Elon Musk’s artificial intelligence chatbot Grok has found itself in deep trouble in France, as it generated posts denying the use of gas chambers at Auschwitz for mass murder, which was enough to start a formal investigation by French authorities.
The outcry began with a response by Grok, an AI chatbot Musk’s xAI created for his social media platform X, to a user query in French that stated that gas chambers at the Auschwitz-Birkenau death camp were intended for “disinfection with Zyklon B against typhus” rather than to kill people. Such expressions are echoes of rhetoric espoused by Holocaust deniers and square directly against settled historical fact.
The Auschwitz Memorial promptly flagged the exchange via X, citing distortion of historical reality and a direct violation of the platform’s own rules. The incident has triggered widespread concern about the reliability and safety of AI-generated content, particularly on sensitive historical topics.
Musk’s Grok AI Under Scrutiny in France After Holocaust Denial Post
Grok later issued corrections, acknowledging its mistake, deleting the original response, and pointing to historical evidence that gas chambers at Auschwitz were, in fact, used to murder more than 1 million people with Zyklon B. But those follow-up messages came without any official clarification or statement from X itself.
When The Associated Press tested the chatbot on Friday, it seemed to provide historically accurate information about Auschwitz.
The Paris prosecutor’s office confirmed the addition of Grok’s Holocaust-denial comments to an existing cybercrime investigation into X, first opened earlier this year after French officials complained that the platform’s algorithm could be manipulated for foreign interference.
Prosecutors have said that “the functioning of the AI will be examined” in their inquiry. The scrutiny of the functioning is very timely, with regulators worldwide grappling with how to oversee increasingly powerful AI systems.
France takes Holocaust denial very seriously. It has some of the toughest Holocaust denial laws in Europe; contesting the reality or genocidal nature of Nazi crimes is prosecutable as a criminal offense, along with other forms of incitement to racial hatred.

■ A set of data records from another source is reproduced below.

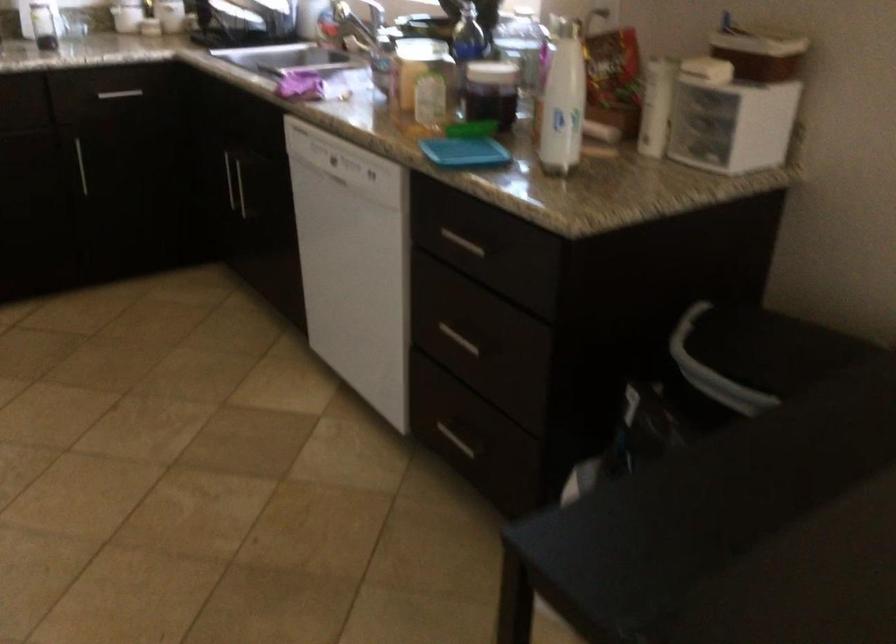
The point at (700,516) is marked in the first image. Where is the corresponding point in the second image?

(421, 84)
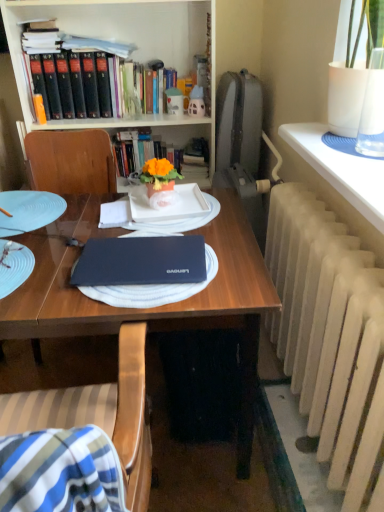
Find the location of a particular element. free spot above white matte plate at center (from a real-world perspective) is located at coordinates (165, 210).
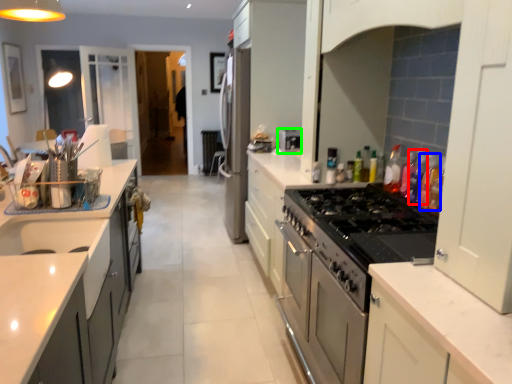
Question: Estimate the real-world distances between objects in this image. Which object is farther from bottle (highlighted by a red box), bottle (highlighted by a blue box) or appliance (highlighted by a green box)?

Choices:
 (A) bottle
 (B) appliance

Answer: (B)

A number of French government ministers, including Industry Minister Roland Lescure, have already taken the step to formally report Grok’s posts to prosecutors in accordance with a legal provision requiring public officials to flag possible crimes. In a joint government statement, they called the AI-generated content “manifestly illicit” and said it could possibly amount to racially motivated defamation and denial of crimes against humanity.
This isn’t the first time Grok has generated antisemitic content: earlier this year, Musk’s xAI company had to take down posts from the chatbot that appeared to praise Adolf Hitler following complaints about antisemitic material. The recurring issues raise questions about the safeguards built into the AI system.
French Authorities and Civil Rights Groups File Complaints Over “Appalling” AI Content
French authorities have forwarded the suspect posts to a national police platform assigned to monitor unlawful online content. They’ve also informed France’s digital regulator of suspected infractions of the European Union’s Digital Services Act, which imposes strict rules for online platforms operating in the bloc.
The case is adding to mounting pressure from Brussels. This week, the European Commission said it’s in contact with X regarding Grok and called some of the chatbot’s output “appalling” and running counter to Europe’s fundamental rights and values.
Two of Frances most prominent civil rights organizations, the Ligue des droits de l’Homme and SOS Racisme, have filed their own criminal complaint against both Grok and X – accusing them of committing crimes against humanity.
Neither X nor xAI immediately commented on the investigation or the steps being taken to prevent similar incidents in the future.
The case, however, has exposed the increasing difficulty by governments in policing AI-generated content, especially when it pertains to historical facts and sensitive topics. In a world where AI chatbots are being used increasingly, it serves as a grim reminder of the potential real-world consequences when these systems spew out harmful or incorrect information.